Personaggio al tempo stesso notissimo e sconosciuto: come sempre, dipende dai gradi di interesse, più ancora che competenza, perché non si può sapere tutto e neanche il 50% di tutto. Diciamo, riassumendo a fatica, che Robinson nel calcio è stato due volte presidente dello Scarborough, club della sua città, tra i più antichi d’Inghilterra (1879), salito in Football League per la prima volta nel 1987 sotto la gestione di Neil Warnock, poi fallito nel 2007 e rinato, con gestione interamente affidata ai tifosi, con nome simile (Scarborough Athletic) subito dopo, e ora iscritto alla National League North, il sesto livello del calcio inglese.
Lo Scarborough di Robinson negli anni Settanta fece davvero la storia, seppur minore, del calcio inglese: arrivò due volte al terzo turno di FA Cup, nel 1973, 1976 e 1977 vinse a Wembley l’FA Trophy, ovvero la FA Cup per club dalla quinta serie in giù, partecipò due volte alla Coppa Anglo-Italiana per semiprofessionisti, 1976 e 1977, e in occasione della primissima partita di quella 1976, contro il Monza, in porta ci fu la presenza straordinaria di Gordon Banks, l’ex portiere della nazionale fermo dal 1972 per i postumi del tremendo incidente stradale che aveva fermato la sua carriera a grandi livelli.
Nel 1976 lo Scarborough giocò anche l’Anglo-Italian Semiprofessional Cup, andata e ritorno con la vincitrice della Coppa Italia semiprofessionistica, il Lecce, che perse 1-0 in Inghilterra vincendo però 4-0 in casa.

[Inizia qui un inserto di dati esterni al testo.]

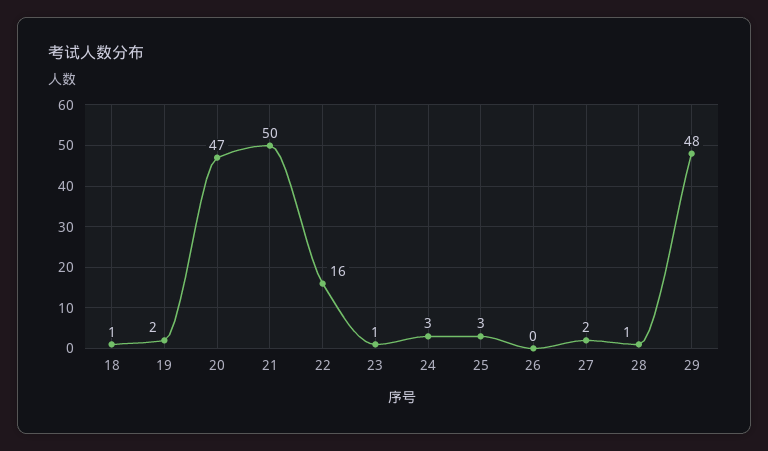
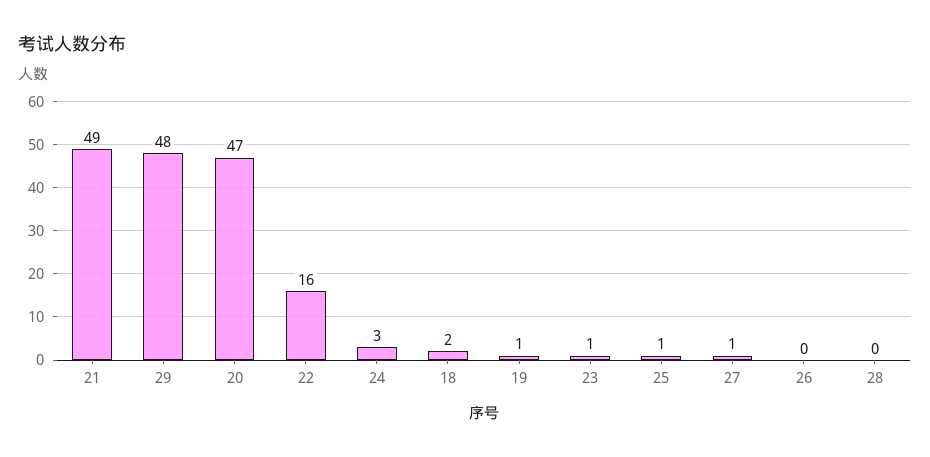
  {
-   "18": 1,
+   "18": 2,
-   "19": 2,
+   "19": 1,
    "20": 47,
-   "21": 50,
+   "21": 49,
    "22": 16,
    "23": 1,
    "24": 3,
-   "25": 3,
+   "25": 1,
    "26": 0,
-   "27": 2,
+   "27": 1,
-   "28": 1,
+   "28": 0,
    "29": 48
  }

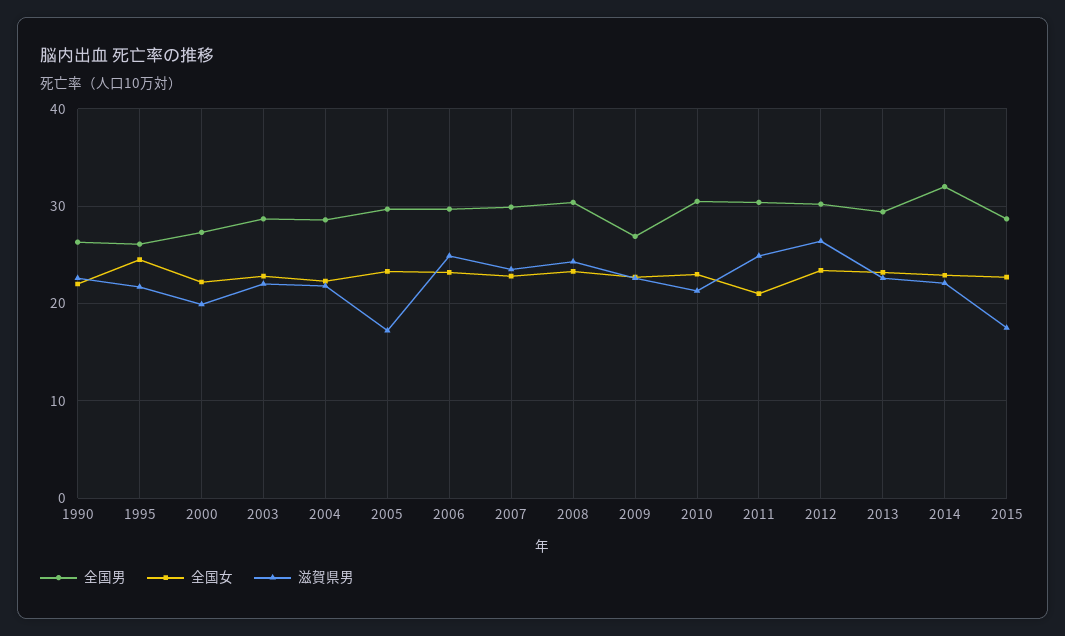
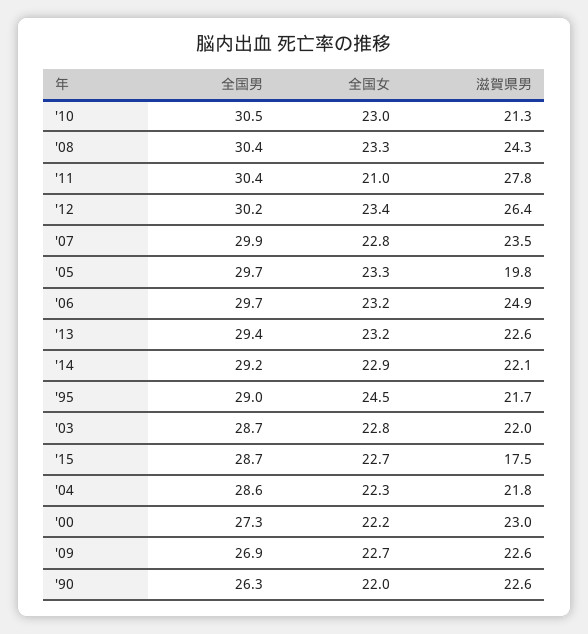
  {
    "全国男": {
      "1990": 26.3,
-     "1995": 26,
+     "1995": 29,
      "2000": 27.3,
      "2003": 28.7,
      "2004": 28.6,
      "2005": 29.7,
      "2006": 29.7,
      "2007": 29.9,
      "2008": 30.4,
      "2009": 26.9,
      "2010": 30.5,
      "2011": 30.4,
      "2012": 30.2,
      "2013": 29.4,
-     "2014": 32,
+     "2014": 29.2,
      "2015": 28.7
    },
    "全国女": {
      "1990": 22,
      "1995": 24.5,
      "2000": 22.2,
      "2003": 22.8,
      "2004": 22.3,
      "2005": 23.3,
      "2006": 23.2,
      "2007": 22.8,
      "2008": 23.3,
      "2009": 22.7,
      "2010": 23,
      "2011": 21,
      "2012": 23.4,
      "2013": 23.2,
      "2014": 22.9,
      "2015": 22.7
    },
    "滋賀県男": {
      "1990": 22.6,
      "1995": 21.7,
-     "2000": 20,
+     "2000": 23,
      "2003": 22,
      "2004": 21.8,
-     "2005": 17,
+     "2005": 19.8,
      "2006": 24.9,
      "2007": 23.5,
      "2008": 24.3,
      "2009": 22.6,
      "2010": 21.3,
-     "2011": 25,
+     "2011": 27.8,
      "2012": 26.4,
      "2013": 22.6,
      "2014": 22.1,
      "2015": 17.5
    }
  }

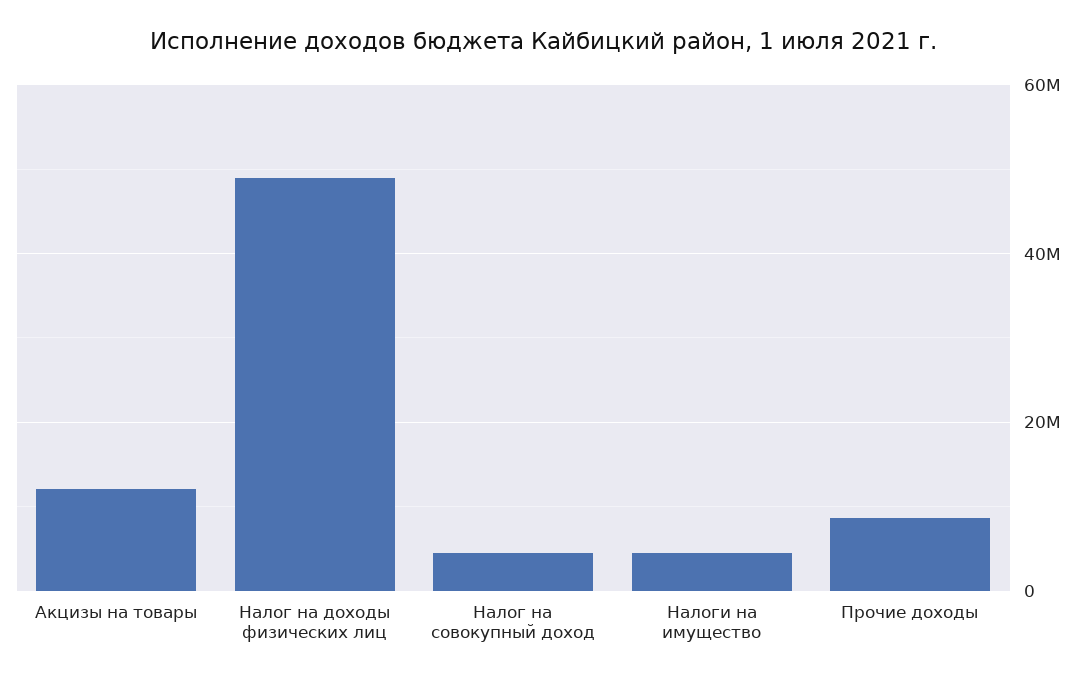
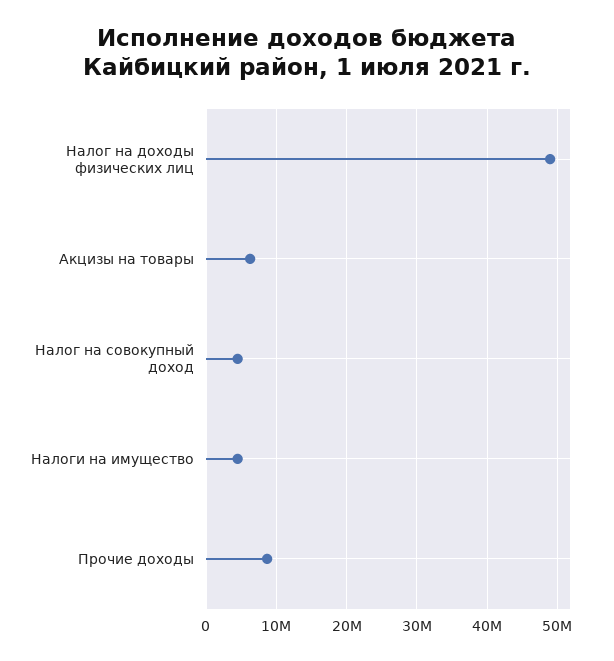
  {
-   "Акцизы на товары": 12000000,
+   "Акцизы на товары": 6000000,
    "Налог на доходы физических лиц": 49000000,
    "Налог на совокупный доход": 4000000,
    "Налоги на имущество": 4000000,
    "Прочие доходы": 9000000
  }

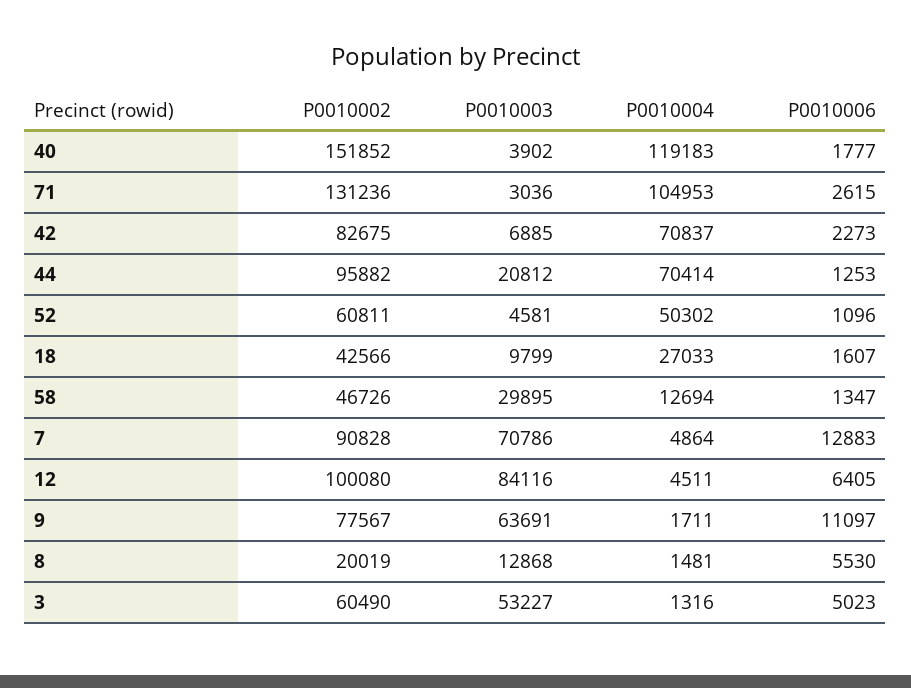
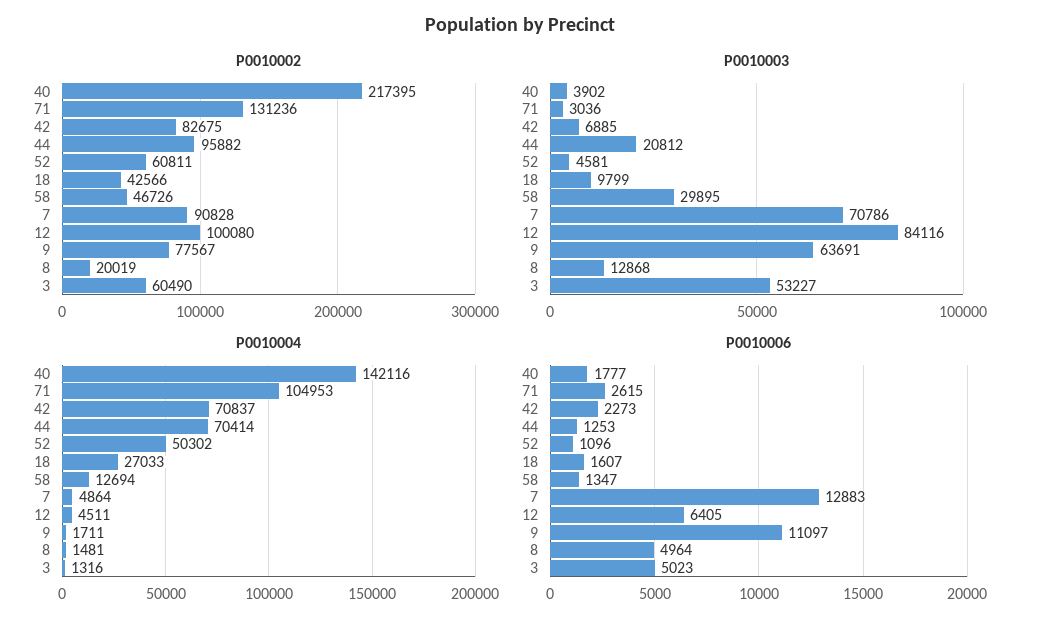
  {
    "P0010002": {
-     "40": 151852,
+     "40": 217395,
      "71": 131236,
      "42": 82675,
      "44": 95882,
      "52": 60811,
      "18": 42566,
      "58": 46726,
      "7": 90828,
      "12": 100080,
      "9": 77567,
      "8": 20019,
      "3": 60490
    },
    "P0010003": {
      "40": 3902,
      "71": 3036,
      "42": 6885,
      "44": 20812,
      "52": 4581,
      "18": 9799,
      "58": 29895,
      "7": 70786,
      "12": 84116,
      "9": 63691,
      "8": 12868,
      "3": 53227
    },
    "P0010004": {
-     "40": 119183,
+     "40": 142116,
      "71": 104953,
      "42": 70837,
      "44": 70414,
      "52": 50302,
      "18": 27033,
      "58": 12694,
      "7": 4864,
      "12": 4511,
      "9": 1711,
      "8": 1481,
      "3": 1316
    },
    "P0010006": {
      "40": 1777,
      "71": 2615,
      "42": 2273,
      "44": 1253,
      "52": 1096,
      "18": 1607,
      "58": 1347,
      "7": 12883,
      "12": 6405,
      "9": 11097,
-     "8": 5530,
+     "8": 4964,
      "3": 5023
    }
  }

Robinson nel 1982 però lasciò la proprietà del club e scese di un’ottantina di chilometri lungo la costa nordorientale inglese, portando con sé l’allenatore Colin Appleton (che aveva portato sulle sue spalle per il giro d’onore dopo la vittoria dell’FA Trophy 1977, foto a lato) e prendendo in gestione lo Hull City, anzi salvandolo dalla chiusura: tempo tre anni e lo Hull passò dalla quarta alla seconda serie (l’attuale Championship). Uomo di contatti e intraprendenza, aveva fatto i soldi affittando trampolini elastici sulla spiaggia di Scarborough, era stato organizzatore di riunioni di wrestling (ed era persino salito sul ring come Dr.Death), co-organizzatore del concerto Live Aid, proprietario di zoo, promulgatore di radio private (e pirata) e tante altre cose, tra cui voli per portare centinaia di persone a Las Vegas per giocare nei casinò.